Great American Media has announced One More Christmas, a new original holiday film starring Candace Cameron Bure and Jonathan Scarfe, now in production for Great American Christmas 2026. The film adds another early title to the network’s seasonal lineup as it heads into its sixth year of Christmas programming built around faith, family, hope, and redemption.
In the film, Bure plays Anna, a woman who has been divorced from James Campbell, played by Scarfe, for five years. The former couple reunites over Christmas after their daughter invites the family to a Smoky Mountain cabin to meet her serious boyfriend. What starts as an uneasy holiday gathering shifts when a major ice storm traps Anna and James together, forcing them to revisit the past and consider whether their story is really over.
Why It Stands Out
The setup gives One More Christmas a built-in second-chance romance angle, but the family dynamic may be what gives it the most emotional pull.
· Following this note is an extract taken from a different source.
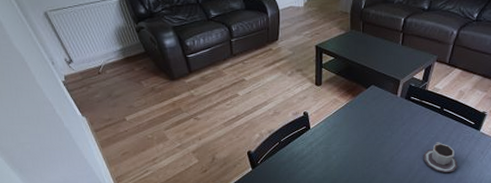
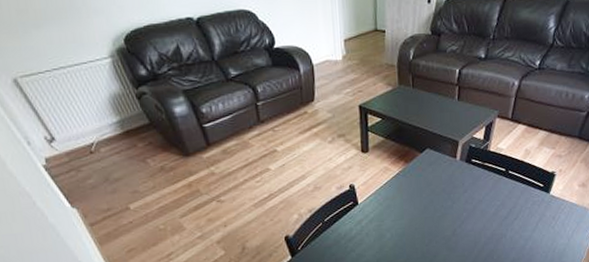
cup: present [423,142,458,172] -> none [489,209,529,244]

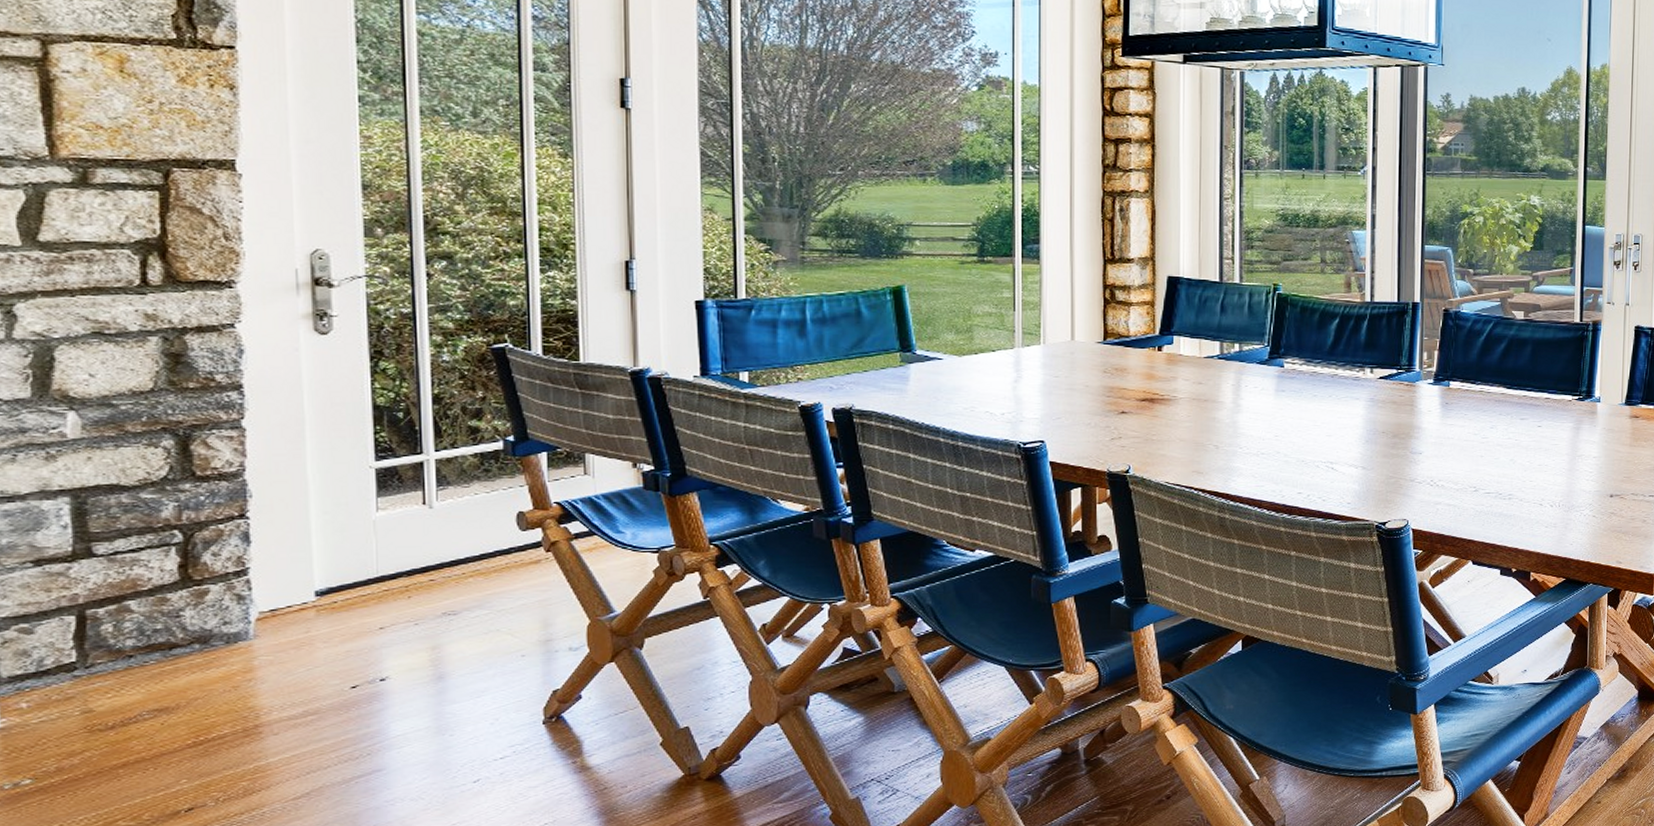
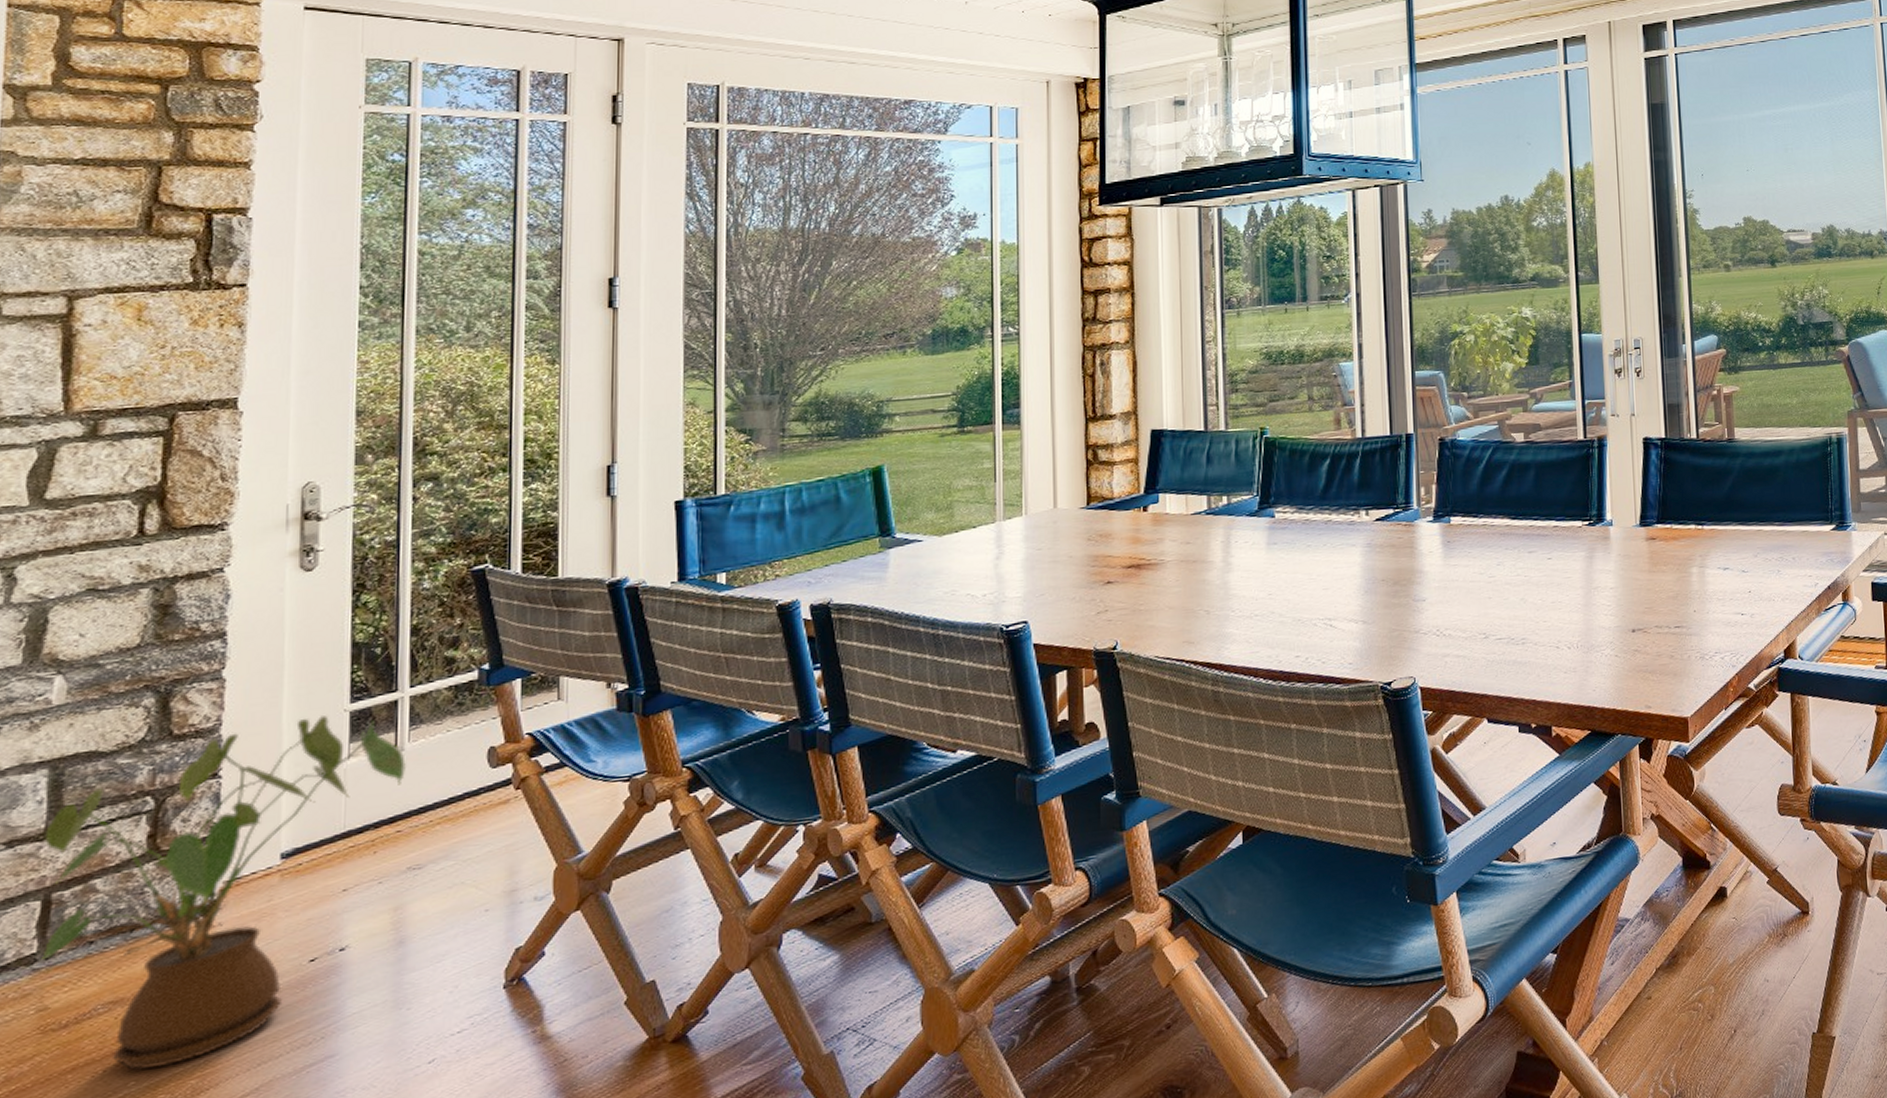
house plant: none [73,470,435,771] -> present [40,715,406,1071]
Great American Media is clearly leaning into the kind of heartfelt, values-driven storytelling its audience expects, while continuing to build Candace Cameron Bure’s presence across its holiday slate.
Bure is also serving as an executive producer on the film. Great American Media said she will star in two original movies for the 2026 season and executive produce another holiday feature still to be announced. Bill Abbott, President and CEO of Great American Media, said Bure continues to help define the tone and quality of the network’s Christmas programming.
Creative Team
One More Christmas is executive produced by Candace Cameron Bure, Jeffery Brooks, Ford Englerth, and Tim Owens for CandyRock Entertainment, with Eric Jarboe and Holly Hines executive producing for Happy Accidents. The screenplay is written by Taylor Kalupa and Masey McLain.
CandyRock Entertainment, Bure’s joint venture with Ford Englerth and Jeffery Brooks, has produced and distributed more than 40 television and film projects focused on family-friendly entertainment.
What to Watch For
As Great American Media continues to expand its holiday lineup, One More Christmas looks positioned as one of the network’s early attention-grabbers for 2026. Between Bure’s ongoing creative role, Scarfe’s addition, and the familiar mix of Christmas setting and emotional reconciliation, the film fits squarely within the network’s brand while giving viewers a story built around family tension, weather-forced closeness, and possible renewal.